### EXERCISE AIM
All of the listing must be given again exactly, except that the images are dropped.

### DATA FOR ANALYSIS
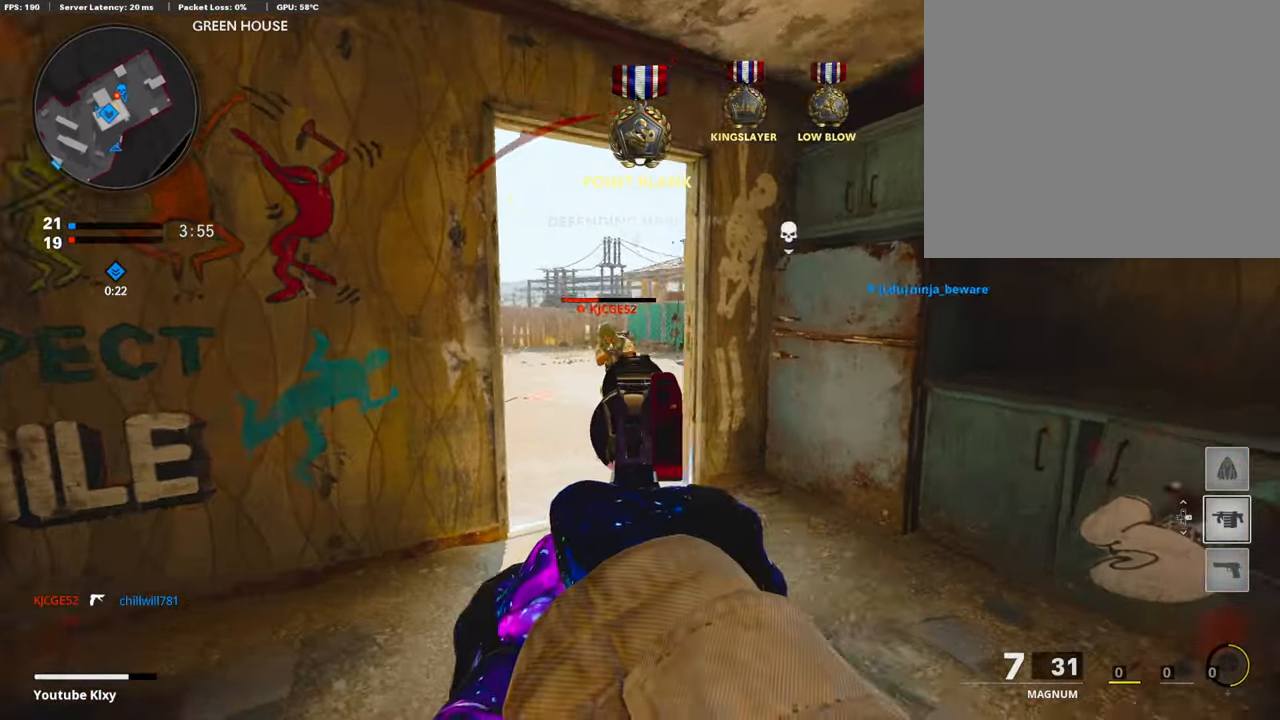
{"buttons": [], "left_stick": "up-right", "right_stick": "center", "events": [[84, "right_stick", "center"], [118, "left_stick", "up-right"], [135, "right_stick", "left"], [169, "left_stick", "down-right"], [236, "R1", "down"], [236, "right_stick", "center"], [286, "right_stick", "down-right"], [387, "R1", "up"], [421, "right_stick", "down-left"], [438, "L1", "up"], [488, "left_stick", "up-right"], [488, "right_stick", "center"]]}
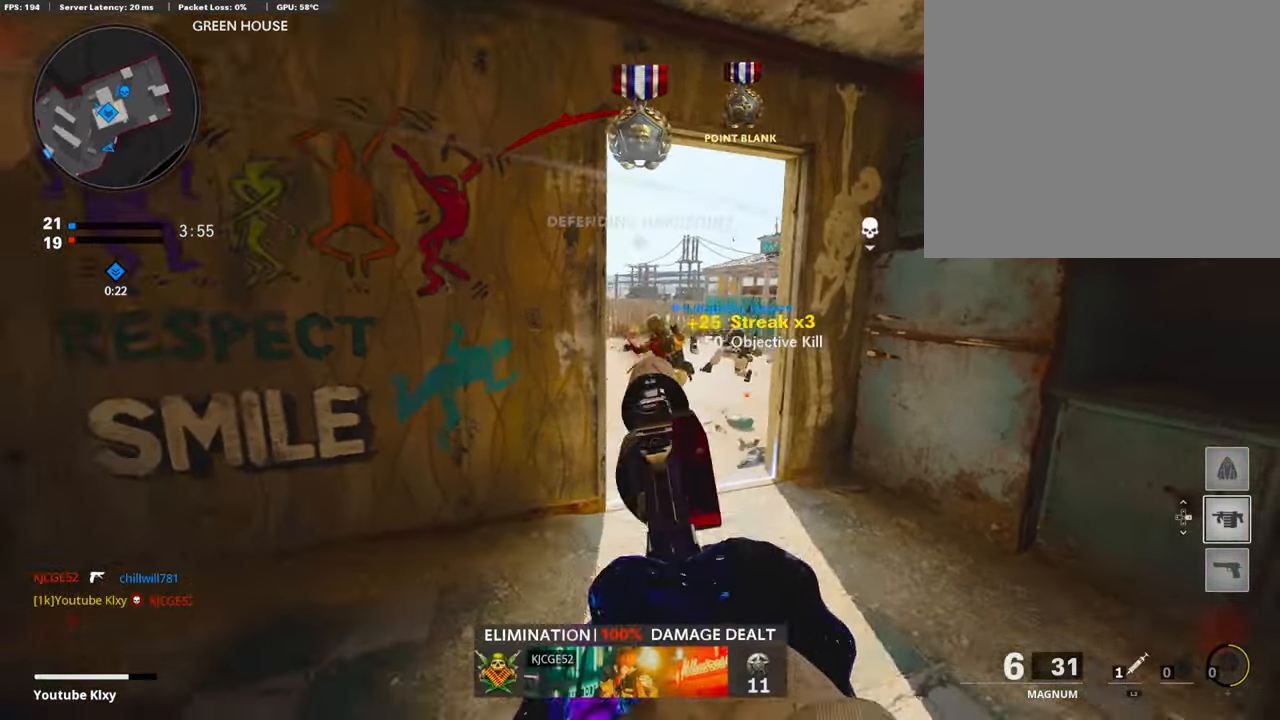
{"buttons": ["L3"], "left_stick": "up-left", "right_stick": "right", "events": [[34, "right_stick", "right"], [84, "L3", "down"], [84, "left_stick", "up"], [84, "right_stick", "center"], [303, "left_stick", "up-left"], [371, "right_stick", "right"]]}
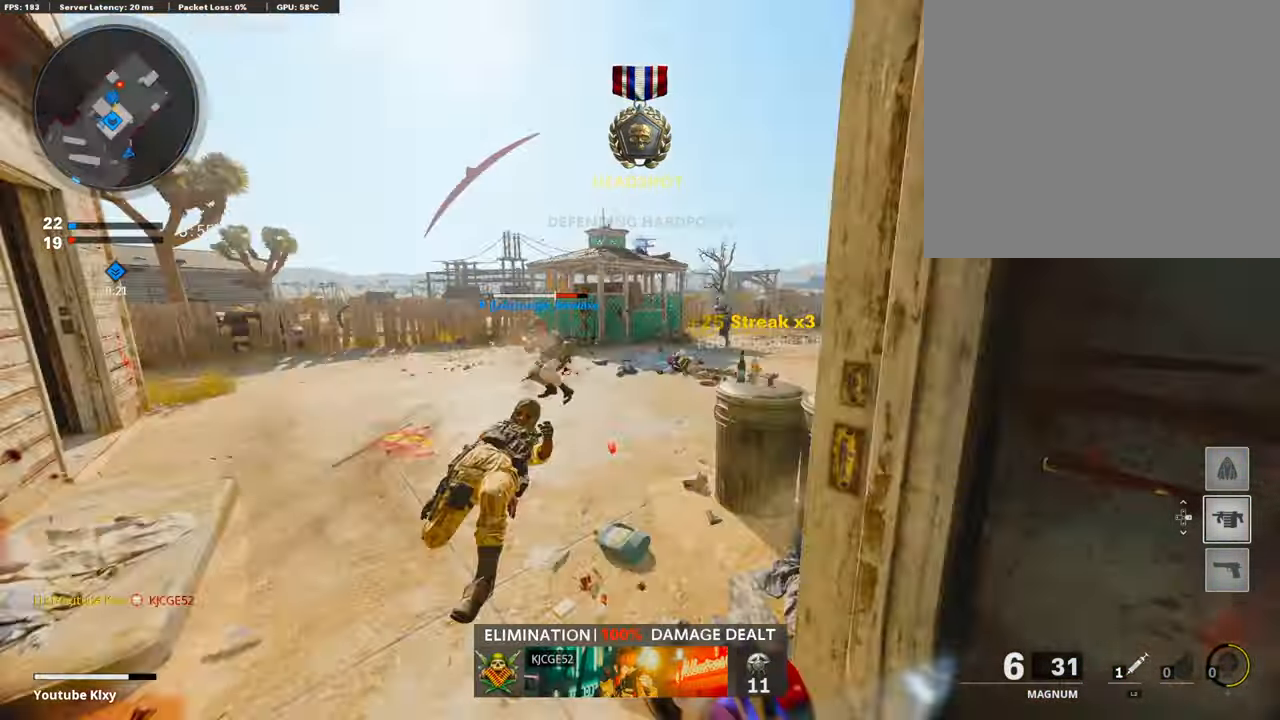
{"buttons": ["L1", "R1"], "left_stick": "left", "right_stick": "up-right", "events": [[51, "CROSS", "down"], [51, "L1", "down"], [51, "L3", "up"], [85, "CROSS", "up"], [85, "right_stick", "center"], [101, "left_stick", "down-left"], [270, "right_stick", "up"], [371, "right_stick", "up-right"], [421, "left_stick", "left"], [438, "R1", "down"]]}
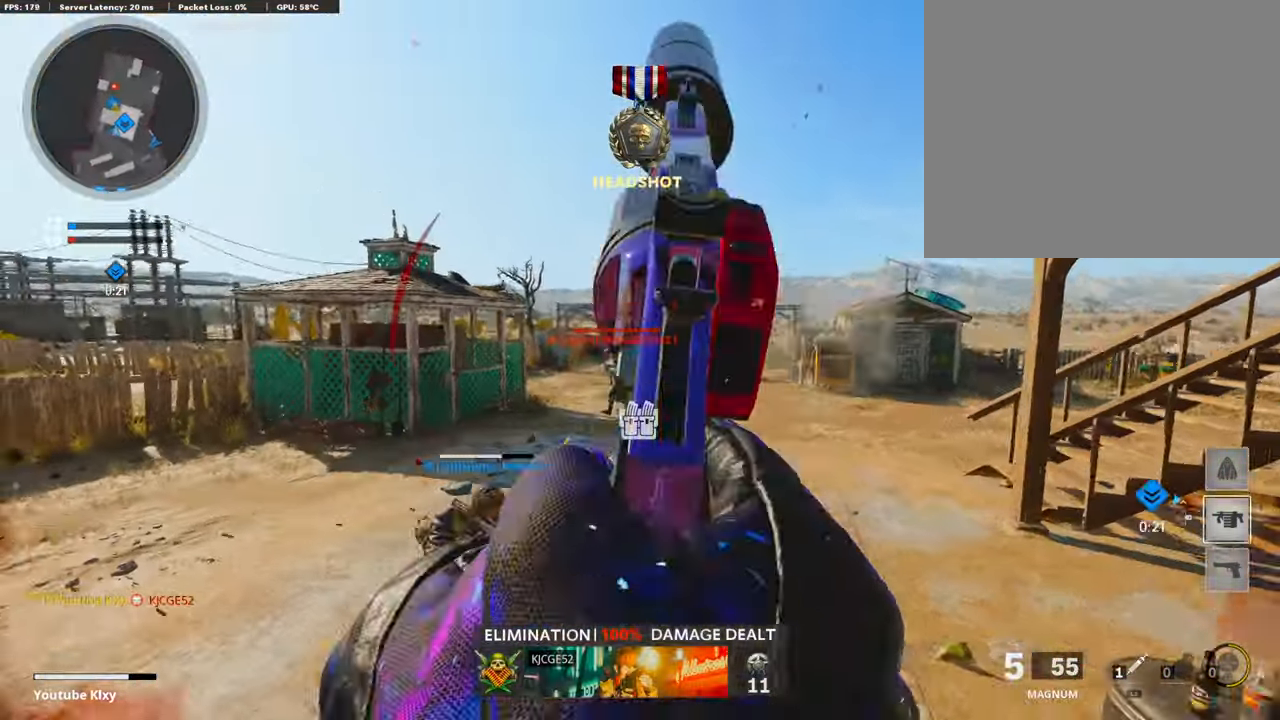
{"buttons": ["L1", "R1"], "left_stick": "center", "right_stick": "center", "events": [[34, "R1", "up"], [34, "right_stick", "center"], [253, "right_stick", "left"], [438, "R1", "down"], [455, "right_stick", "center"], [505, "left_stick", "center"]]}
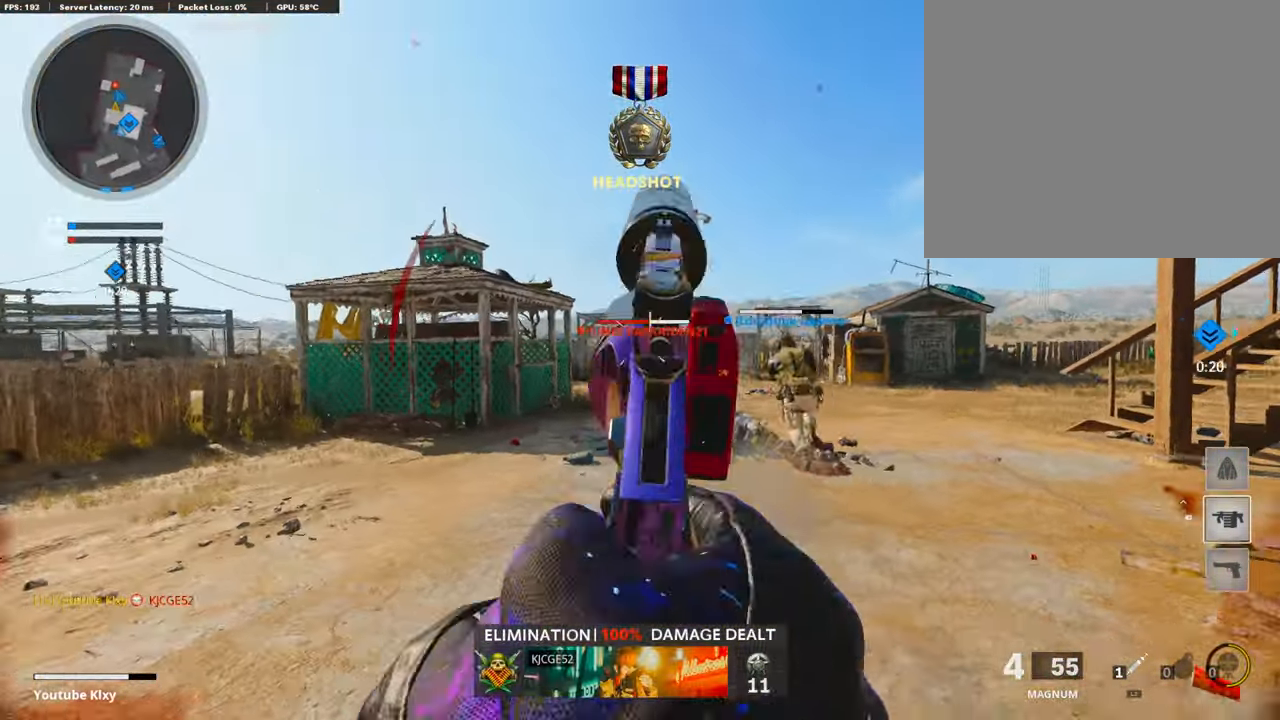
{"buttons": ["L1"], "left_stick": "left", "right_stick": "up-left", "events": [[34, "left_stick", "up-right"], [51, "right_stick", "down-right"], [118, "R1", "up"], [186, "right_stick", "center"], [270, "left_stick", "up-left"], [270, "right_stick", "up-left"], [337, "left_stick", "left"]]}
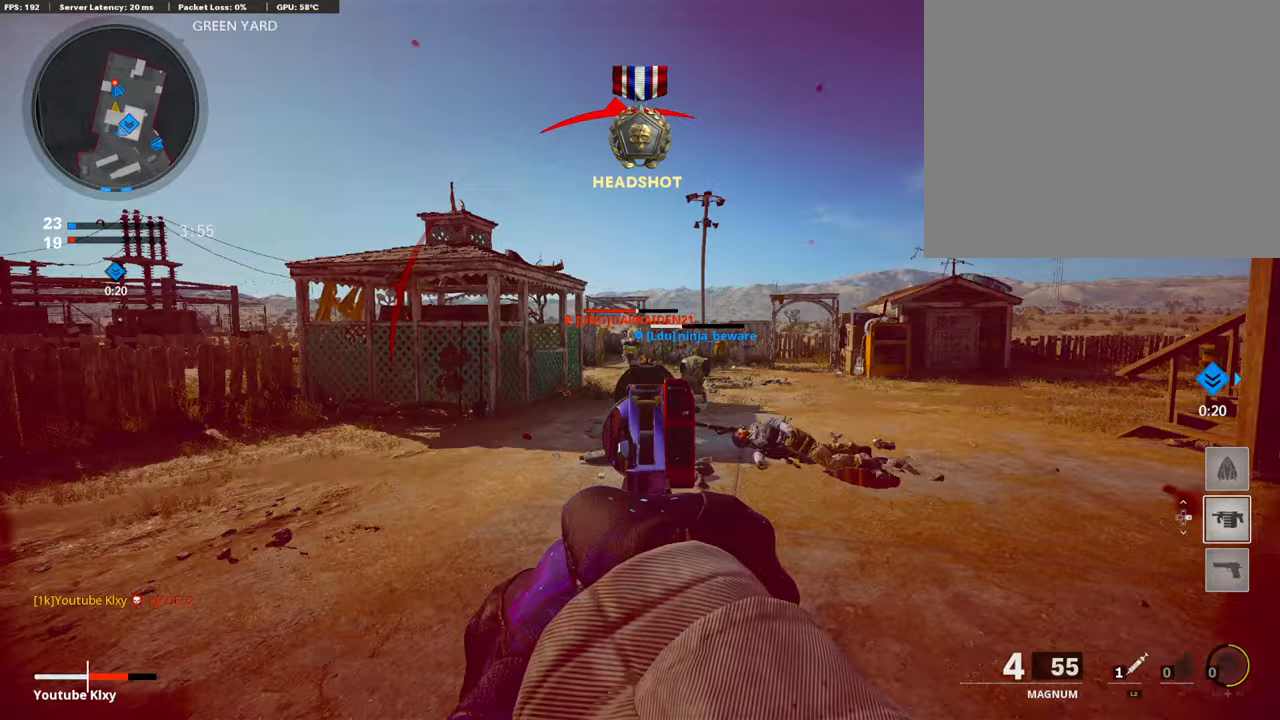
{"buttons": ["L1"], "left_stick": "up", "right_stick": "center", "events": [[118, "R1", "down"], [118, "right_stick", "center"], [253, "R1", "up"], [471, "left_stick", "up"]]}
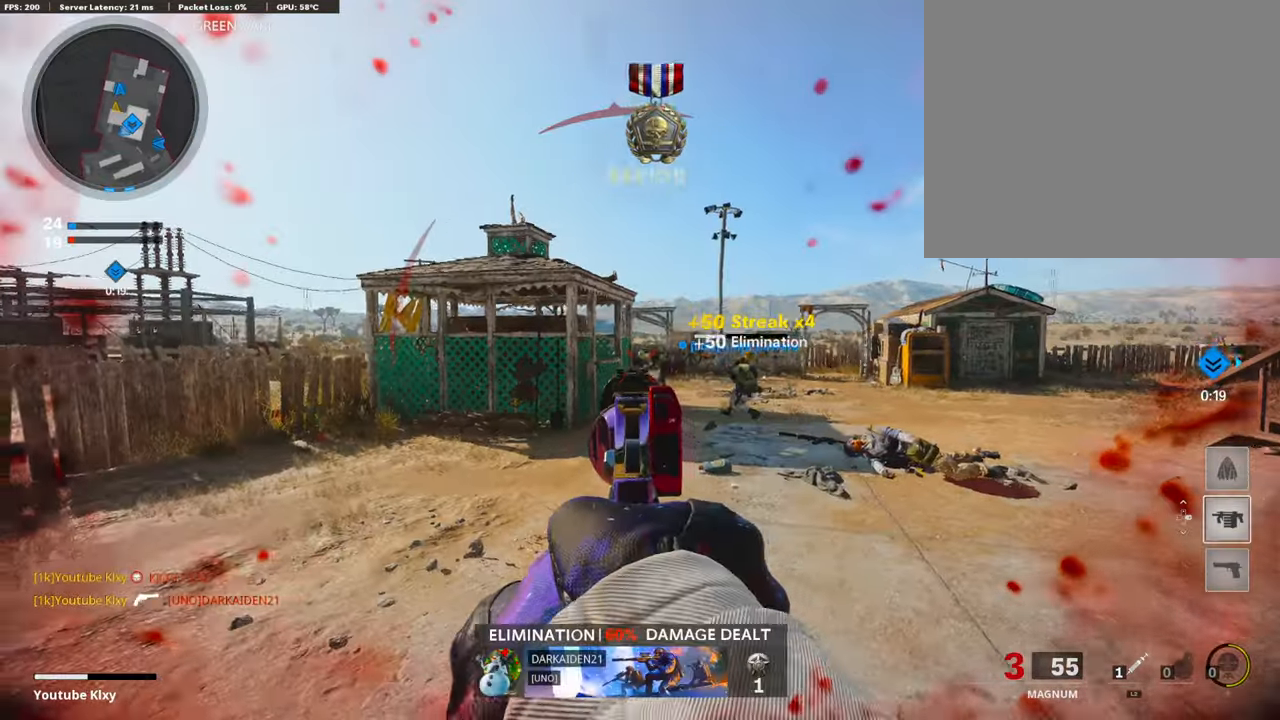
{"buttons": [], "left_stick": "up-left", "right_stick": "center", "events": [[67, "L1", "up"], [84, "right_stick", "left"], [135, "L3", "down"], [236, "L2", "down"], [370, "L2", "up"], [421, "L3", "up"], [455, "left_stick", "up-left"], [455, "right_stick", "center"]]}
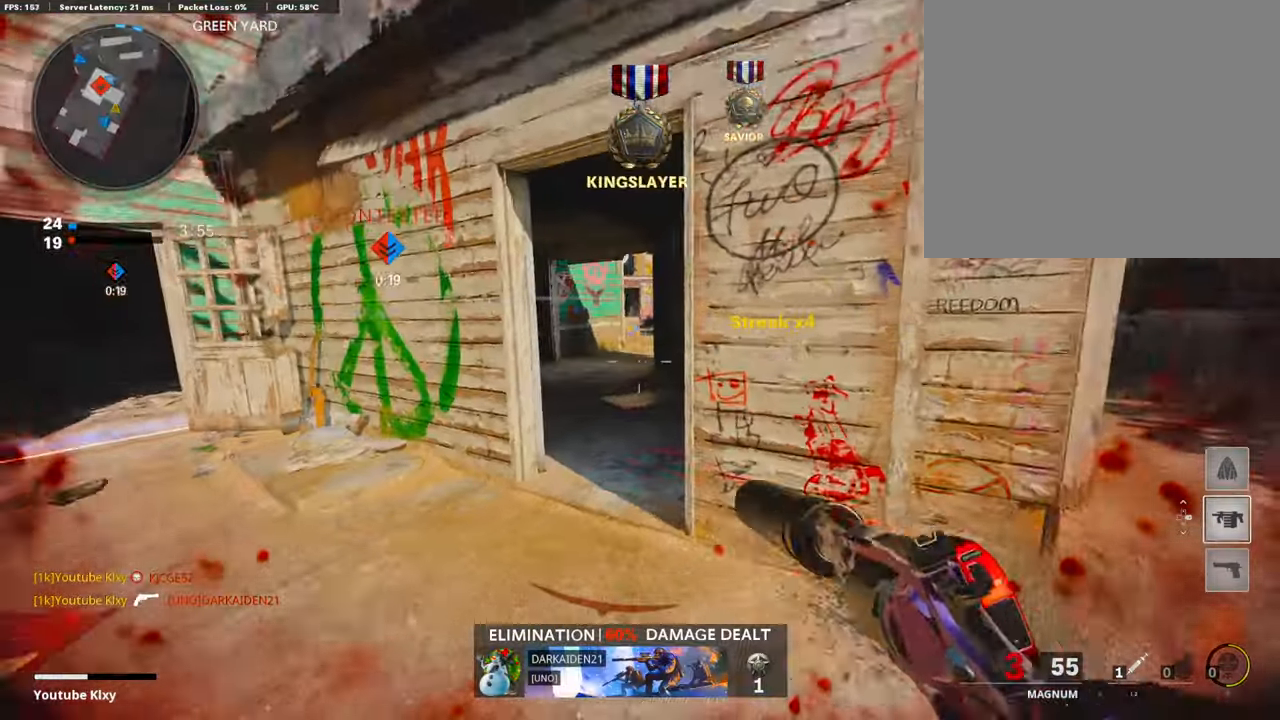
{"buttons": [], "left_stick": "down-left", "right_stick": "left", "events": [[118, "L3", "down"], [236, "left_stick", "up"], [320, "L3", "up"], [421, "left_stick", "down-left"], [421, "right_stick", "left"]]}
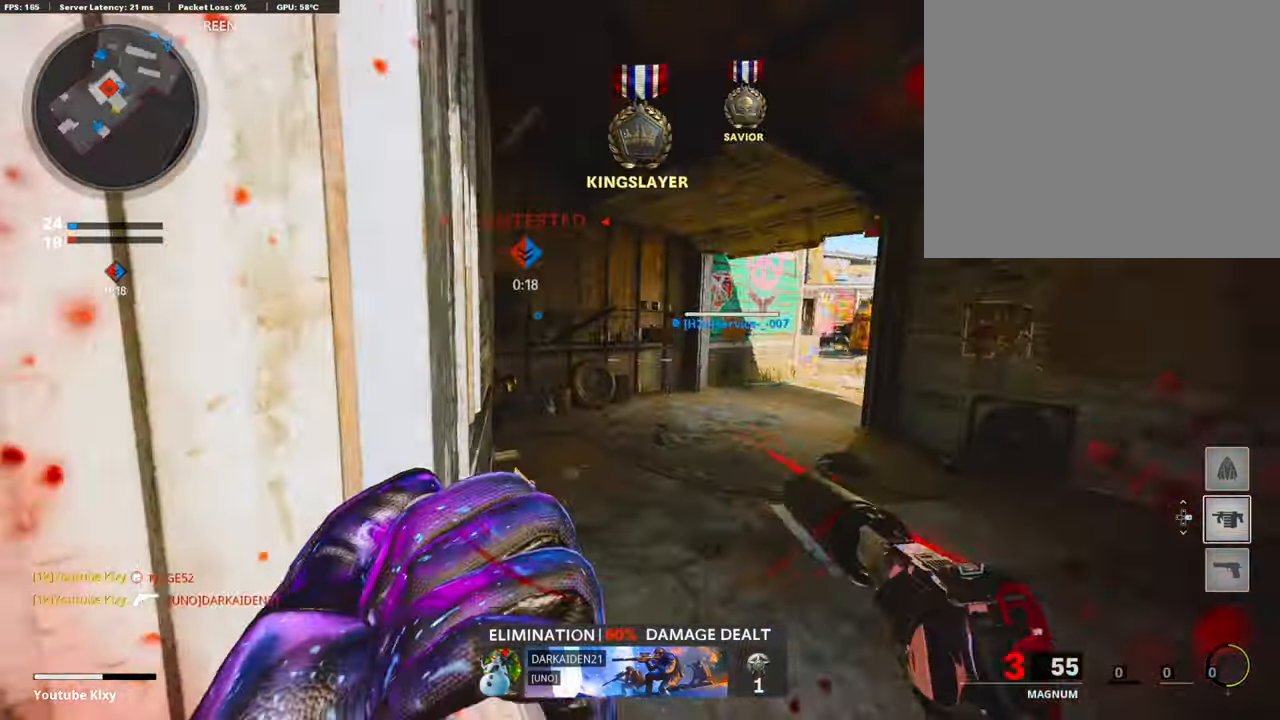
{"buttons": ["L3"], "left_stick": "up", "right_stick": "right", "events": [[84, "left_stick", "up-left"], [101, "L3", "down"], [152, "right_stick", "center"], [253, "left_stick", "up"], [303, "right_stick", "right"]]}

### WRITTEN ANSWER
{"buttons": [], "left_stick": "up-right", "right_stick": "center", "events": [[84, "right_stick", "center"], [118, "left_stick", "up-right"], [135, "right_stick", "left"], [169, "left_stick", "down-right"], [236, "R1", "down"], [236, "right_stick", "center"], [286, "right_stick", "down-right"], [387, "R1", "up"], [421, "right_stick", "down-left"], [438, "L1", "up"], [488, "left_stick", "up-right"], [488, "right_stick", "center"]]}
{"buttons": ["L3"], "left_stick": "up-left", "right_stick": "right", "events": [[34, "right_stick", "right"], [84, "L3", "down"], [84, "left_stick", "up"], [84, "right_stick", "center"], [303, "left_stick", "up-left"], [371, "right_stick", "right"]]}
{"buttons": ["L1", "R1"], "left_stick": "left", "right_stick": "up-right", "events": [[51, "CROSS", "down"], [51, "L1", "down"], [51, "L3", "up"], [85, "CROSS", "up"], [85, "right_stick", "center"], [101, "left_stick", "down-left"], [270, "right_stick", "up"], [371, "right_stick", "up-right"], [421, "left_stick", "left"], [438, "R1", "down"]]}
{"buttons": ["L1", "R1"], "left_stick": "center", "right_stick": "center", "events": [[34, "R1", "up"], [34, "right_stick", "center"], [253, "right_stick", "left"], [438, "R1", "down"], [455, "right_stick", "center"], [505, "left_stick", "center"]]}
{"buttons": ["L1"], "left_stick": "left", "right_stick": "up-left", "events": [[34, "left_stick", "up-right"], [51, "right_stick", "down-right"], [118, "R1", "up"], [186, "right_stick", "center"], [270, "left_stick", "up-left"], [270, "right_stick", "up-left"], [337, "left_stick", "left"]]}
{"buttons": ["L1"], "left_stick": "up", "right_stick": "center", "events": [[118, "R1", "down"], [118, "right_stick", "center"], [253, "R1", "up"], [471, "left_stick", "up"]]}
{"buttons": [], "left_stick": "up-left", "right_stick": "center", "events": [[67, "L1", "up"], [84, "right_stick", "left"], [135, "L3", "down"], [236, "L2", "down"], [370, "L2", "up"], [421, "L3", "up"], [455, "left_stick", "up-left"], [455, "right_stick", "center"]]}
{"buttons": [], "left_stick": "down-left", "right_stick": "left", "events": [[118, "L3", "down"], [236, "left_stick", "up"], [320, "L3", "up"], [421, "left_stick", "down-left"], [421, "right_stick", "left"]]}
{"buttons": ["L3"], "left_stick": "up", "right_stick": "right", "events": [[84, "left_stick", "up-left"], [101, "L3", "down"], [152, "right_stick", "center"], [253, "left_stick", "up"], [303, "right_stick", "right"]]}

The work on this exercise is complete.